The ghosts of hell cannot abide the flesh of heaven. When the ghosts reach heaven the “solidness” of heaven is painful to them. The ground of heaven hurt, the very blades of grass are too solid to walk on. It is akin to the feel of a tenderfoot walking on hard rocks. Should the raindrops of heaven fall on the ghosts it could shred them.
And this is the brilliance of Lewis in the book. I mentioned that the book gives a picture of
the psychology of the hell-bound vs. the psychology of the heaven-bound. It does so by showing the repulsiveness of
heaven and the things of heaven, to the hell-bound. To the hell-bound, heaven is a place of pain
and hurt.
We think that anyone would be delighted to go to heaven, if they only knew the joys of heaven. Yet the things of heaven that bring joy to the heaven-bound bring immense pain to the hell-bound as can be seen in the way that even the grass of heaven hurts the feet of the ghosts.
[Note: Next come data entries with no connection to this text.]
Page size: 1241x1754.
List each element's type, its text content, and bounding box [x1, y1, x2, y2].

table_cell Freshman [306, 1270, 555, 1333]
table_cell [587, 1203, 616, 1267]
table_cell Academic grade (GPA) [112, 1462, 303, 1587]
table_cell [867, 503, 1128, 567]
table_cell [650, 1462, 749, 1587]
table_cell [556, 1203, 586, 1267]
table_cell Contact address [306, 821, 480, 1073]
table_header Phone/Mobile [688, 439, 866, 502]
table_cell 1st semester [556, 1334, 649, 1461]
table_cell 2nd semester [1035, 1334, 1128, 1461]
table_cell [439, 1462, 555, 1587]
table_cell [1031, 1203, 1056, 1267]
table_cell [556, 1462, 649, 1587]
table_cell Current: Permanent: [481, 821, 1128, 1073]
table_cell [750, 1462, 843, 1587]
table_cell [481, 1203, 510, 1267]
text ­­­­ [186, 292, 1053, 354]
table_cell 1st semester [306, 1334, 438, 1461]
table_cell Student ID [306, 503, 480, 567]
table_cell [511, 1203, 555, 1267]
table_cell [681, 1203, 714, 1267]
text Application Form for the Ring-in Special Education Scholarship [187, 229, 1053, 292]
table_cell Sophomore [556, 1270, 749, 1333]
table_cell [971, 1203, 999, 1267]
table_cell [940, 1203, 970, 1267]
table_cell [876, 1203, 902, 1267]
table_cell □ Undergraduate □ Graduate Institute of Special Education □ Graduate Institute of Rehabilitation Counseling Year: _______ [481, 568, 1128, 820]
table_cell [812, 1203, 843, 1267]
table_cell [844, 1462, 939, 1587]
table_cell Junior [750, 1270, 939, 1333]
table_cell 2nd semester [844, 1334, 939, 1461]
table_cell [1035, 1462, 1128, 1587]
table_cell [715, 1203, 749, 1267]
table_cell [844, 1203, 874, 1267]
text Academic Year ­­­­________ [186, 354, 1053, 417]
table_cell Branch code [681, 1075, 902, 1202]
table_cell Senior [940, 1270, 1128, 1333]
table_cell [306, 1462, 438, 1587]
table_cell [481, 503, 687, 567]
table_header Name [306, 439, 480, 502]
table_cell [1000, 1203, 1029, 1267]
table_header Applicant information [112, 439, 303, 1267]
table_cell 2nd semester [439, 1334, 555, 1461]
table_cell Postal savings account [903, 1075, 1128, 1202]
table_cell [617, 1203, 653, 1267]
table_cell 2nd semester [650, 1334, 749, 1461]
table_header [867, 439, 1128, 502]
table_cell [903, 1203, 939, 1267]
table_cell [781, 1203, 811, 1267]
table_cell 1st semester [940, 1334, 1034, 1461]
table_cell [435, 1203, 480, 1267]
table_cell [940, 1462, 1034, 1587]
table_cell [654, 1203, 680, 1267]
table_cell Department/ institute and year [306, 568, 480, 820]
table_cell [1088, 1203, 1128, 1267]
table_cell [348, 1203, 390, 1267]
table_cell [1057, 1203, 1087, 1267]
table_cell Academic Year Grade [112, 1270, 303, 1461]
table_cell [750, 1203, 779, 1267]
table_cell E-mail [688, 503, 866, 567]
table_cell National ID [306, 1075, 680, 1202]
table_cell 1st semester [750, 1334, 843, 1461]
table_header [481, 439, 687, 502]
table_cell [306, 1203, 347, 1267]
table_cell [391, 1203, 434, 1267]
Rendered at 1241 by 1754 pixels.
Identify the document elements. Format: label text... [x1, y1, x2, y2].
The book is peppered with dialogues between ghosts and solid people which illustrate this.
There is the man who doesn’t want any part of heaven because
he wants his rights, see, he wants what’s coming to him, he doesn’t want no
charity, see. There is the wife who will
only go to heaven on the condition that she is allowed to continue to control
her husband – while on earth she was trying to make something of him and she
must be allowed to continue doing that in heaven. There is the artist who wants to paint
pictures of heaven rather than enjoy heaven. There is the mother who claims to love her son and who is mad at God for
taking him away. She finds out that,
from heaven’s perspective she didn’t love him, she merely wanted to possess
him, and God took him away for his good and for hers. If she goes to heaven she will not be
permitted to possess him, but must love him, and this is something she cannot
abide.
In all of these cases and more, Lewis demonstrates that, in heaven we will see that all of our highest earthly loves were not love at all and that all of our earthly desires were for phantoms which have no weight and cannot satisfy.
He shows that heaven is a place of joy, unencumbered by
misery. This was an especially good
insight. Those who love misery demand
that others share their misery. In fact,
the heaven-bound often feel that their joys must be tempered by sharing the
miseries of the miserable. Yet Lewis,
through the voice of George MacDonald, turns such a notion on it’s ear:
That sounds very merciful: but see what lurks behind it?
What?
The demand of the loveless and the self-imprisoned that they should be allowed to blackmail the universe: that till they consent to be happy (on their own terms) no one else shall taste joy: that their should be the final power; that Hell should be allowed to veto Heaven.
Again through MacDonald Lewis goes on to describe the difference between the passion of pity and the action of pity. The passion of pity is a feeling that can be used as a weapon by bad men against good men. This is not to be tolerated. The action of pity, on the other hand, will live forever. It is an action that stoops to bring healing and joy, no matter the cost to itself, “but it will not, at the cunning tears of Hell, impose on good the tyranny of evil.”
I say that this is an especially good insight because there
are some Christians who feel they have no right to unencumbered joy, in light
of the misery of others. They take a
kernel of truth and turn it into the whole cob. The kernel of truth is that we are not to be calloused toward the
situation of others and that we have an obligation to extend grace wherever we
can. Yet, when that grace is rejected,
we are not bound to bear the misery of the miserable.
So, as I said, I would not turn to this book to develop an orthodox theology of hell. Yet I can’t recommend it too highly as a wonderful treatise on the psychology of the residents of Heaven and Hell.